Trabalhadores das áreas operacionais do Banco Itaú sofrem com as demissões em massa

Agência do banco Itaú na Avenida Paulista, em São Paulo

Da redação – Os banqueiros golpistas do Banco Itaú estão jogando no olho da rua milhares de trabalhadores, principalmente nas áreas operacionais do banco, com o claro objetivo de aumentar os seus já fabulosos lucros.

Somente no ano passado o Itaú lucrou nada menos do que R$ 28 bilhões, o maior lucro de toda a série histórica dos bancos no Brasil. Como não poderia ser de outra maneira, um dos métodos utilizados para auferir tão substancial lucro é o método da superexploração dos seus trabalhadores; seja através dos baixos salários, do arrocho salarial, de cortes de benefícios e de demissões em massa, como vem acontecendo na suposta reestruturação em que passa a empresa.

■ **Dados extraídos**:

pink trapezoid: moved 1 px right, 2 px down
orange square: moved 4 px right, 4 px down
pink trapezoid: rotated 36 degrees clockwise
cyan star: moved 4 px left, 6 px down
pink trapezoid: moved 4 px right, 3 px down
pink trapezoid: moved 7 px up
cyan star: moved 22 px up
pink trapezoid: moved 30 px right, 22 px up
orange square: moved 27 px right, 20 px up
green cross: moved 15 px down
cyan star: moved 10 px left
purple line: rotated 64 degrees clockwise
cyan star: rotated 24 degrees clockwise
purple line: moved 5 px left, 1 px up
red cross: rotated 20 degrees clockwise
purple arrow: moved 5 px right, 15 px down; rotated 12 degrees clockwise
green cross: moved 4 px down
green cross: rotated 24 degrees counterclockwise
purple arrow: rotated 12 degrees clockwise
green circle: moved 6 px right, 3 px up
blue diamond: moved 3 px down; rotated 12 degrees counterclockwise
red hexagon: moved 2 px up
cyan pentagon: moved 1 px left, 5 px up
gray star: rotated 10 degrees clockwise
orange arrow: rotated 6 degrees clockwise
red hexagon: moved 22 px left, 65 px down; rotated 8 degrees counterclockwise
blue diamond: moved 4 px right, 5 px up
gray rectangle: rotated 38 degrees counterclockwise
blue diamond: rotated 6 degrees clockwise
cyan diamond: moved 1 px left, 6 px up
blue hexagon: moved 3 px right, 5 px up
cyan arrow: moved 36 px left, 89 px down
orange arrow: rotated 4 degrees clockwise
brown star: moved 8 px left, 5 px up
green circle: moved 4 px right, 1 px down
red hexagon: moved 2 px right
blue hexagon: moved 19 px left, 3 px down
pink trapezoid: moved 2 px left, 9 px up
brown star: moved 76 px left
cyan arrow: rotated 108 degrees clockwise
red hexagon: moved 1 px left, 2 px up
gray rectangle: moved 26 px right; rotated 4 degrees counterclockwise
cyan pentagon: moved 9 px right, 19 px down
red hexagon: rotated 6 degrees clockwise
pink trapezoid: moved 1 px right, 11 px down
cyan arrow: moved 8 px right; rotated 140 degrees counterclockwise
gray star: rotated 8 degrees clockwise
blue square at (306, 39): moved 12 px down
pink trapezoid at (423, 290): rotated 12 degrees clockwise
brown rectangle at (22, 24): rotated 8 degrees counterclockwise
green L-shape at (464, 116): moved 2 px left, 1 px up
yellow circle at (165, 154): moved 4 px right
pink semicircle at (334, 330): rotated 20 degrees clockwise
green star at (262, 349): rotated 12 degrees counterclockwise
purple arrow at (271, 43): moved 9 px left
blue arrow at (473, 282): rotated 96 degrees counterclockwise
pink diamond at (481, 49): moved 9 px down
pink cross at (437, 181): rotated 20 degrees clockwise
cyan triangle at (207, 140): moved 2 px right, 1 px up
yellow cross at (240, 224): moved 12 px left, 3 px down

■ **Como fazer**:
Transcreva, sem nenhuma alteração, todo o trecho da notícia sobre as demissões no Itaú desde "Somente no ano" até "passa a empresa.".

■ **Resposta da tarefa**:
Somente no ano passado o Itaú lucrou nada menos do que R$ 28 bilhões, o maior lucro de toda a série histórica dos bancos no Brasil. Como não poderia ser de outra maneira, um dos métodos utilizados para auferir tão substancial lucro é o método da superexploração dos seus trabalhadores; seja através dos baixos salários, do arrocho salarial, de cortes de benefícios e de demissões em massa, como vem acontecendo na suposta reestruturação em que passa a empresa.